A controversial bill, allowing travel agencies to refund canceled package tours by issuing credit vouchers instead of paying cash, is not expected to be approved by Alþingi, the Icelandic parliament, reports.

The bill was introduced by Minister of Tourism, Industry and Innovation Þórdís Kolbrún Reykfjörð Gylfadóttir, who in a Facebook post on Wednesday stated that she did not expect the bill to be approved by the majority.

In her post, she states that there are indications other European countries are increasingly deciding against allowing travel agencies to issue credit vouchers instead of giving customers a refund.

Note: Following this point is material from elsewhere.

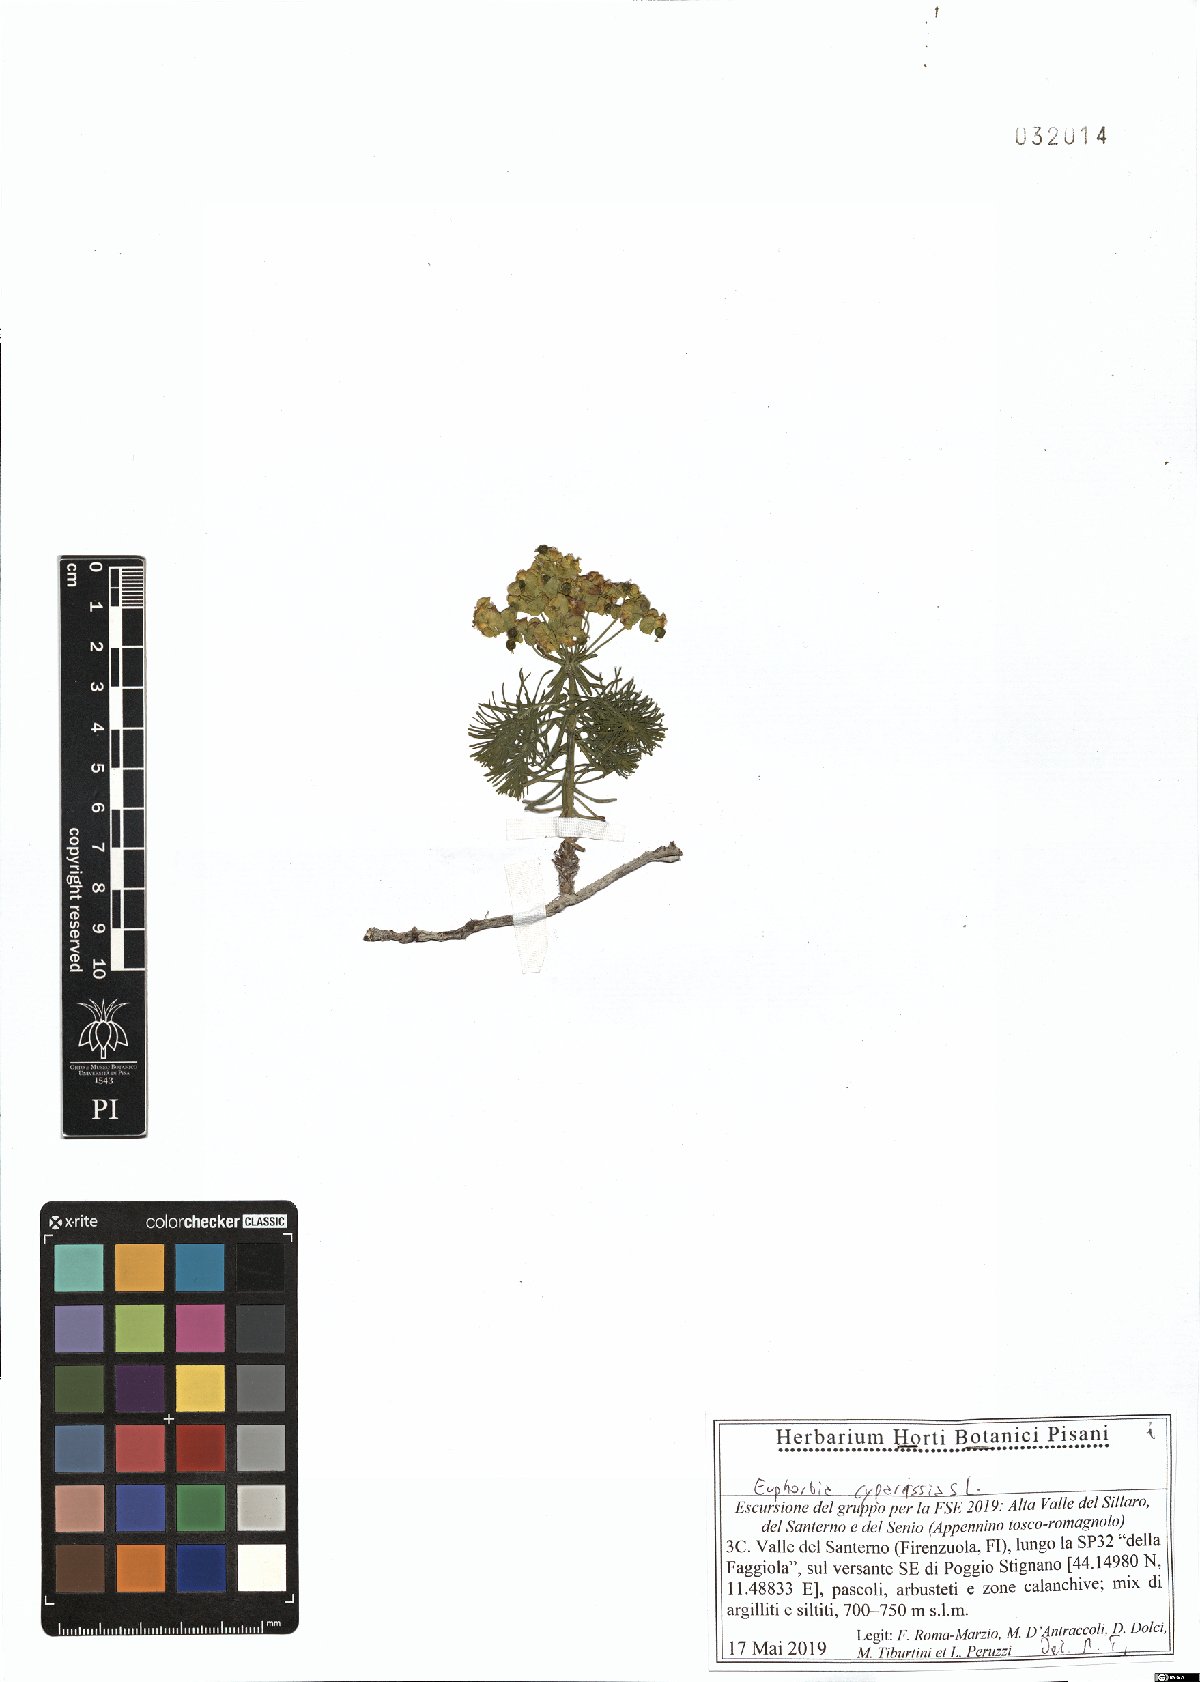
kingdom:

She refers to the Danish government, which recently reversed an earlier decision to allow such credit vouchers.

The Danish government changed its decision, based on the European Commission’s position, which is posted on the website of the European Parliament:“Carriers and travel companies can offer vouchers for journeys and holidays cancelled due to coronavirus. However, this offer cannot affect passengers’ and travellers’ right to opt for reimbursement instead.” 

“Behind this [changed position], there may be a political decision within the EU about strictly adhering to the common rules,” Þórdís Kolbrún writes, “and there is always the possibility that action will be taken against countries that fail to comply with them,”

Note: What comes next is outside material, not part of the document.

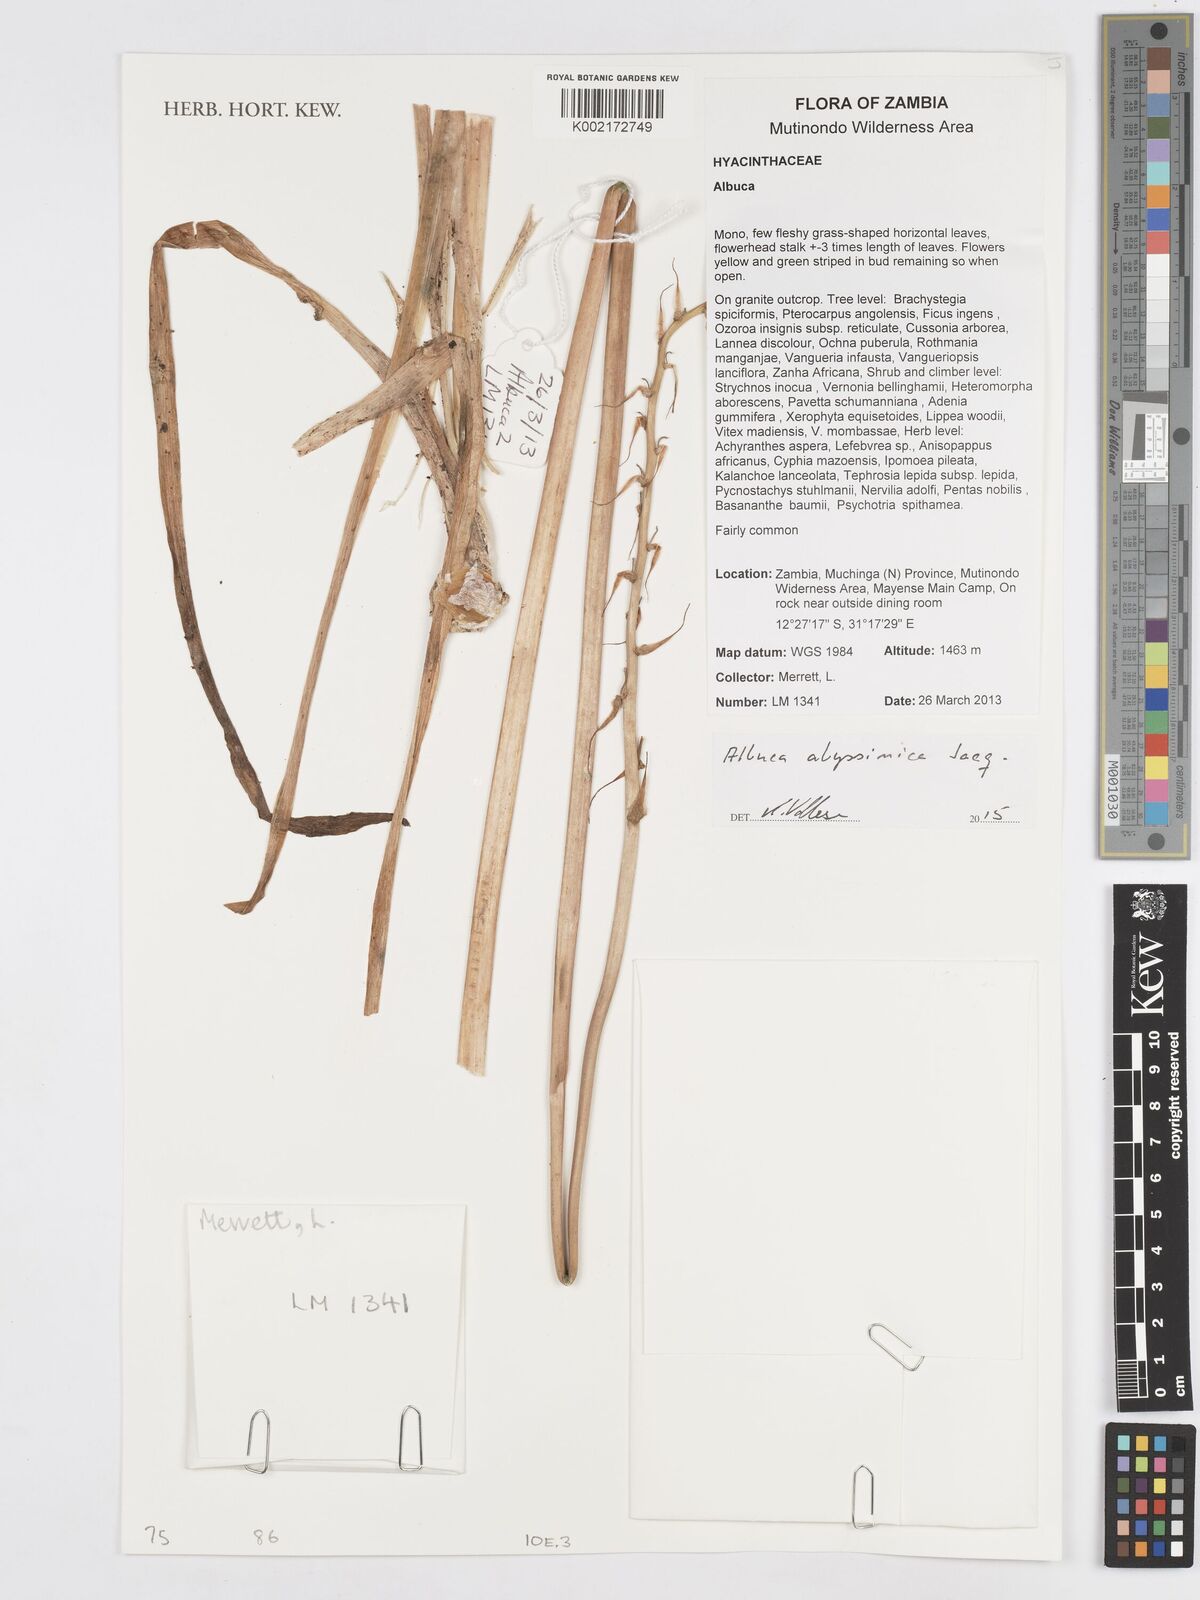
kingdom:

She then goes on to explain that since the bill was first presented, conditions have changed. “At the time, it looked like there would be no or next to no travel between countries until this fall or winter. We now see countries opening their borders… much sooner than was thought likely a few weeks ago.

This likely means that travel agencies will face fewer cancellations and that they will, too, be able to sell new trips sooner than predicted. Despite that, I’m well aware that some of them are in a serious position,” she concludes.